When I bought the car, every time I made an aggressive turn or braking maneuver that compressed the right front suspension suddenly, a loud "pop" emitted. It was most often noticeable at autocross or track events and it would only do it once per event, but it was loud. Having the dealer torque all front right suspension bolts cured the problem, but it is resurfacing again. I'll either take it to the dealer for the same fix or do it myself.
- "Thunk" in steering rack
A persistent "thunk" when turning the wheel either left or right at low (below 5 MPH) speeds surfaced about a year ago. I had the dealer inspect and tighten all steering rack bolts, but it is still there. You can feel it in the steering wheel, but no one seems to know what it is. It doesn't affect the drivability, but it doesn't promote confidence, either.
- Seat frame rocking
I noticed just under a year ago that the driver's seat would rock about ¼" back and forth on its frame. The bolts securing the seat to the rails were tight, so the problem pointed to the seat frame. When I had the car in for the leather seat bottom replacement, I had them replace the seat bottom frame. It fixed the problem. I imagine that over time of me pushing and bracing myself from sliding around in the seat during autocross, track, and aggressive street maneuvers caused the frame to become worn out. We'll see if the problem resurfaces.
- Leather wear
The driver's seat bottom leather cover needed to be replaced. In the process, they also replaced the cushion. The seat back outside bolsters on both front seats were showing wear at that time, but apparently not enough to warrant replacement. I will wait until later in the warranty period to resubmit a replacement request.

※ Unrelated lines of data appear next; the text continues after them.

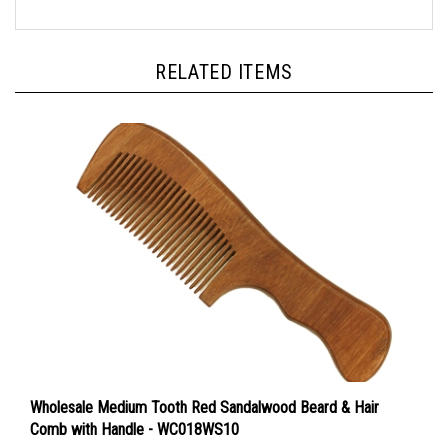
RELATED ITEMS
Wholesale Medium Tooth Red Sandalwood Beard & Hair
Comb with Handle - WC018WS10
Sale Price: $22.00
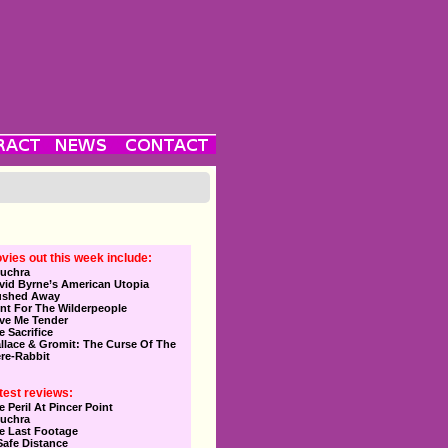
vies out this week include:
uchra
vid Byrne’s American Utopia
ushed Away
nt For The Wilderpeople
ve Me Tender
e Sacrifice
llace & Gromit: The Curse Of The
re-Rabbit
test reviews:
e Peril At Pincer Point
uchra
e Last Footage
Safe Distance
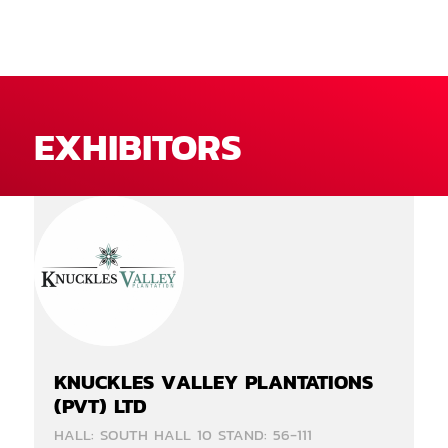
EXHIBITORS
KNUCKLES VALLEY PLANTATIONS
(PVT) LTD
HALL: SOUTH HALL 10 STAND: 56-111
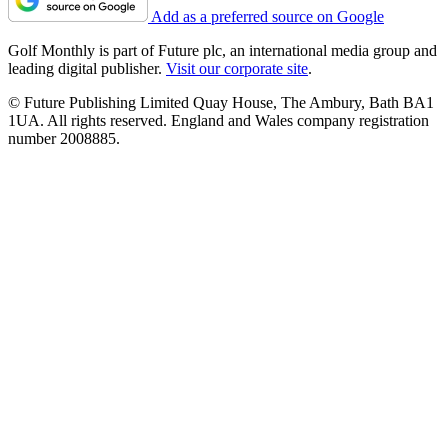
Add as a preferred source on Google
Golf Monthly is part of Future plc, an international media group and
leading digital publisher.
Visit our corporate site
.
© Future Publishing Limited Quay House, The Ambury, Bath BA1
1UA. All rights reserved. England and Wales company registration
number 2008885.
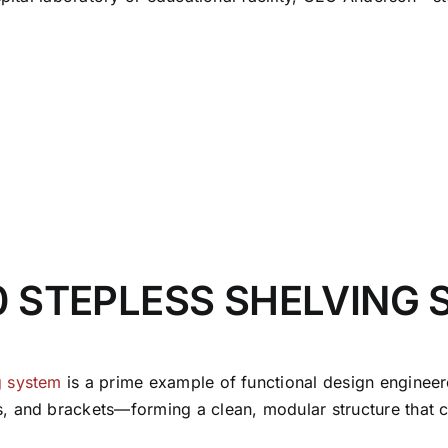
0 STEPLESS SHELVING
g system
is a prime example of functional design engine
, and brackets—forming a clean, modular structure that c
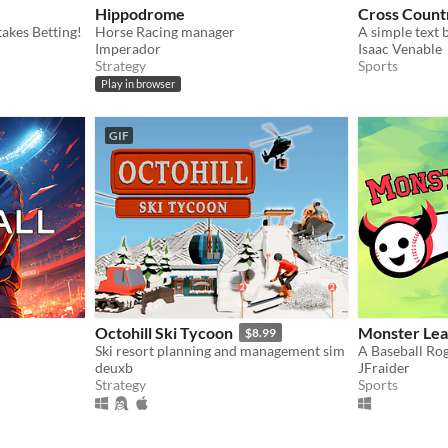
Hippodrome
Cross Count
akes Betting!
Horse Racing manager
Imperador
Isaac Venable
Strategy
Sports
Play in browser
GIF
Octohill Ski Tycoon
Monster Lea
$8.99
Ski resort planning and management sim
deuxb
JFraider
Strategy
Sports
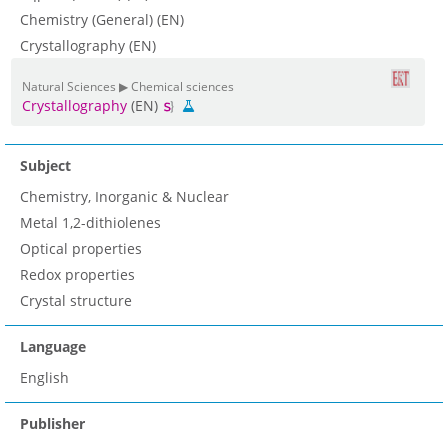
Chemistry (General) (EN)
Crystallography (EN)
Natural Sciences ▶ Chemical sciences
Crystallography
(EN)
Subject
Chemistry, Inorganic & Nuclear
Metal 1,2-dithiolenes
Optical properties
Redox properties
Crystal structure
Language
English
Publisher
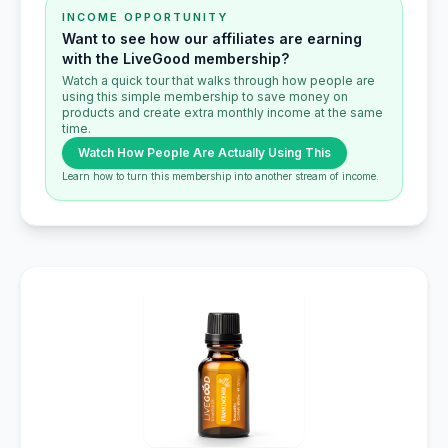
INCOME OPPORTUNITY
Want to see how our affiliates are earning
with the LiveGood membership?
Watch a quick tour that walks through how people are
using this simple membership to save money on
products and create extra monthly income at the same
time.
Watch How People Are Actually Using This
Learn how to turn this membership into another stream of income.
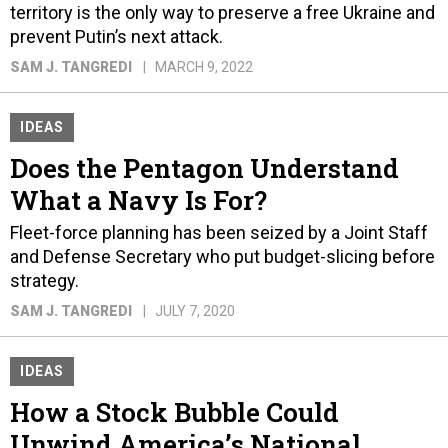
territory is the only way to preserve a free Ukraine and
prevent Putin’s next attack.
SAM J. TANGREDI
MARCH 9, 2022
IDEAS
Does the Pentagon Understand
What a Navy Is For?
Fleet-force planning has been seized by a Joint Staff
and Defense Secretary who put budget-slicing before
strategy.
SAM J. TANGREDI
JULY 7, 2020
IDEAS
How a Stock Bubble Could
Unwind America’s National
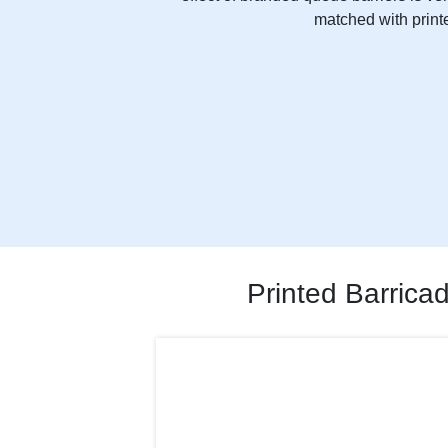
matched with printe
Printed Barrica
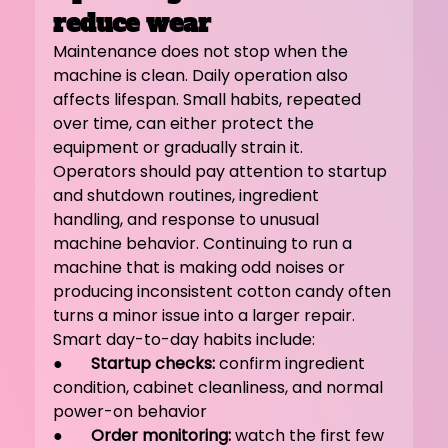
reduce wear
Maintenance does not stop when the 
machine is clean. Daily operation also 
affects lifespan. Small habits, repeated 
over time, can either protect the 
equipment or gradually strain it.
Operators should pay attention to startup 
and shutdown routines, ingredient 
handling, and response to unusual 
machine behavior. Continuing to run a 
machine that is making odd noises or 
producing inconsistent cotton candy often 
turns a minor issue into a larger repair.
Smart day-to-day habits include:
●       
Startup checks:
 confirm ingredient 
condition, cabinet cleanliness, and normal 
power-on behavior
●       
Order monitoring:
 watch the first few 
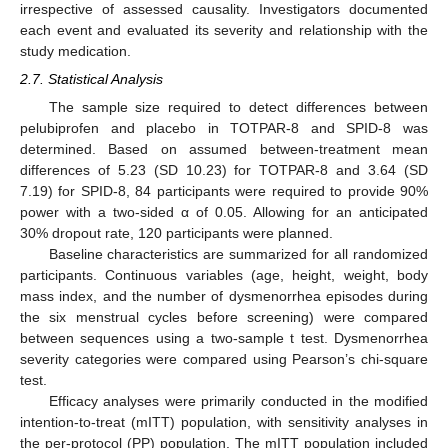
irrespective of assessed causality. Investigators documented
each event and evaluated its severity and relationship with the
study medication.
2.7. Statistical Analysis
The sample size required to detect differences between
pelubiprofen and placebo in TOTPAR-8 and SPID-8 was
determined. Based on assumed between-treatment mean
differences of 5.23 (SD 10.23) for TOTPAR-8 and 3.64 (SD
7.19) for SPID-8, 84 participants were required to provide 90%
power with a two-sided α of 0.05. Allowing for an anticipated
30% dropout rate, 120 participants were planned.
Baseline characteristics are summarized for all randomized
participants. Continuous variables (age, height, weight, body
mass index, and the number of dysmenorrhea episodes during
the six menstrual cycles before screening) were compared
between sequences using a two-sample t test. Dysmenorrhea
severity categories were compared using Pearson’s chi-square
test.
Efficacy analyses were primarily conducted in the modified
intention-to-treat (mITT) population, with sensitivity analyses in
the per-protocol (PP) population. The mITT population included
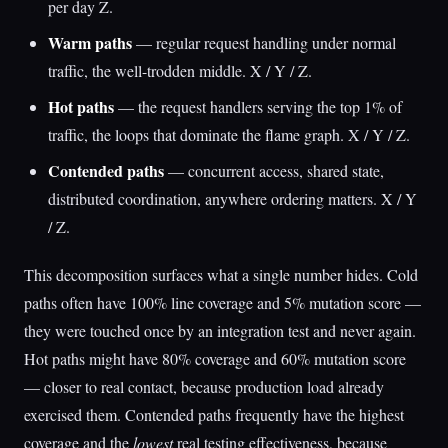
per day Z.
Warm paths
— regular request handling under normal
traffic, the well-trodden middle. X / Y / Z.
Hot paths
— the request handlers serving the top 1% of
traffic, the loops that dominate the flame graph. X / Y / Z.
Contended paths
— concurrent access, shared state,
distributed coordination, anywhere ordering matters. X / Y
/ Z.
This decomposition surfaces what a single number hides. Cold
paths often have 100% line coverage and 5% mutation score —
they were touched once by an integration test and never again.
Hot paths might have 80% coverage and 60% mutation score
— closer to real contact, because production load already
exercised them. Contended paths frequently have the highest
coverage and the
lowest
real testing effectiveness, because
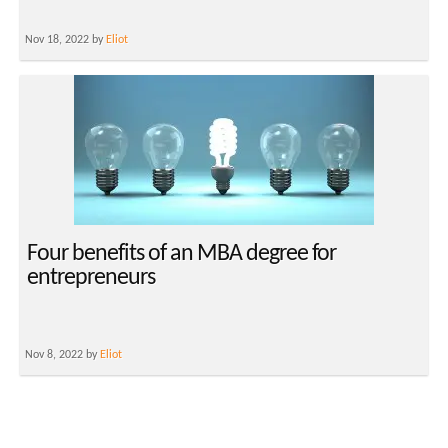
Nov 18, 2022 by
Eliot
Four benefits of an MBA degree for
entrepreneurs
Nov 8, 2022 by
Eliot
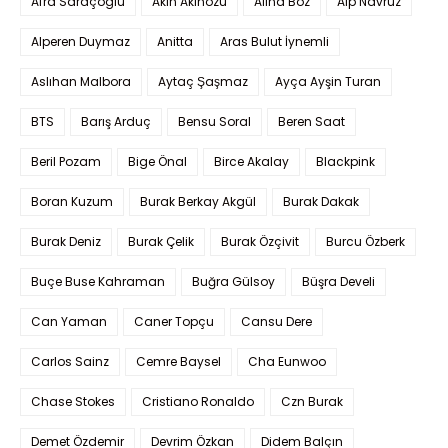
Afra Saraçoglu
Akın Akınözü
Alina Boz
Alp Navruz
Alperen Duymaz
Anitta
Aras Bulut İynemli
Aslıhan Malbora
Aytaç Şaşmaz
Ayça Ayşin Turan
BTS
Barış Arduç
Bensu Soral
Beren Saat
Beril Pozam
Bige Önal
Birce Akalay
Blackpink
Boran Kuzum
Burak Berkay Akgül
Burak Dakak
Burak Deniz
Burak Çelik
Burak Özçivit
Burcu Özberk
Buçe Buse Kahraman
Buğra Gülsoy
Büşra Develi
Can Yaman
Caner Topçu
Cansu Dere
Carlos Sainz
Cemre Baysel
Cha Eunwoo
Chase Stokes
Cristiano Ronaldo
Czn Burak
Demet Özdemir
Devrim Özkan
Didem Balçın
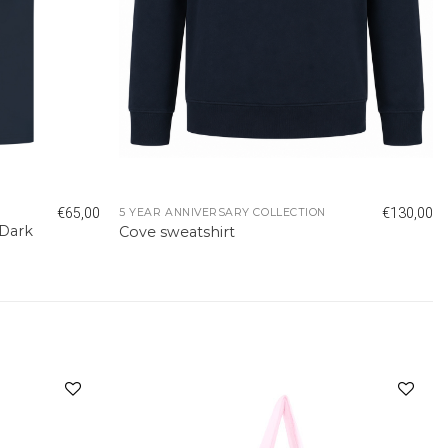
€
65,00
€
130,00
5 YEAR ANNIVERSARY COLLECTION
 Dark
Cove sweatshirt
Add to
Add to
wishlist
wishlist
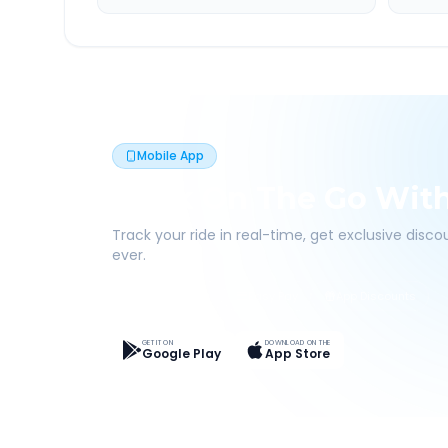
Mobile App
Book On The Go Wit
Track your ride in real-time, get exclusive disc
ever.
Live Tracking
Easy Pay
App Discounts
GET IT ON
DOWNLOAD ON THE
Google Play
App Store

- Squeak from transmission
At idle up to ~2500RPM, the transmission has a subtle squeak when the clutch is engaged. It doesn't matter if the car is in gear or not. It sounds like a bearing. When I even just rest my foot on the clutch pedal moving it about an inch, the noise stops. I haven't had the dealer look at it since it hasn't gotten any worse and I also noticed it on another RSX.
- Exhaust heat shield rattle
At several different RPM ranges, at least one heat shield rattles. Since it is a pain for me to get under the car and listen for them, I haven't tackled the challenge of fixing it. I also haven't bothered to let the dealer try. Maybe the next time I'm up there for other warranty work.
- Shift knob finish
Even though I don't wear jewelry, I fully expected the faux aluminum finish to wear off the shift knob since it is just painted on. Sure enough, less than a year after I bought the car, the finish began to peel. The new knob has been going strong ever since, so maybe I had a bad batch.
As when I first began looking at cars in this class to replace my well-aged '94 Integra LS, I still think the RSX Type-S is the class leader. There are other cars that do certain things better while falling short elsewhere, but I think the RSX has a balance unmatched by competitors. Were Honda able to address a few of the shortcomings, the car would be just about perfect. The list of problems I've had are very minor, in my opinion, and it's likely that a few of them wouldn't have surfaced if I didn't use the car for autocrossing and track events.
We're anxiously awaiting the revised 2005 version to see what it brings to the table. While we certainly hope it ups the ante, the sad ending to this story is that I'm willing to bet the coveted Type-R corrects 90% of the above problems at the expense of little. I'd be willing to accept more noise, vibration, and harshness (NVH) from less sound deadening material, a stiffer suspension, harder bushings, and lower profile tires. I can live without a sunroof when an 8500 RPM redline replaces it. Lower fuel mileage? When the weight is lowered, I don't care. I'm not sure that a slightly freshened RSX with a couple of minor tweaks would make me upgrade, but offering a full-blown Japanese-spec Type-R would cause me to put down a deposit immediately. If a Type-R were available here in the US, you'd have to pry the grin off my face with a blowtorch. While the Type-S is decent, by comparison, it's nothing but your girlfriend's younger, hotter sister: a tease.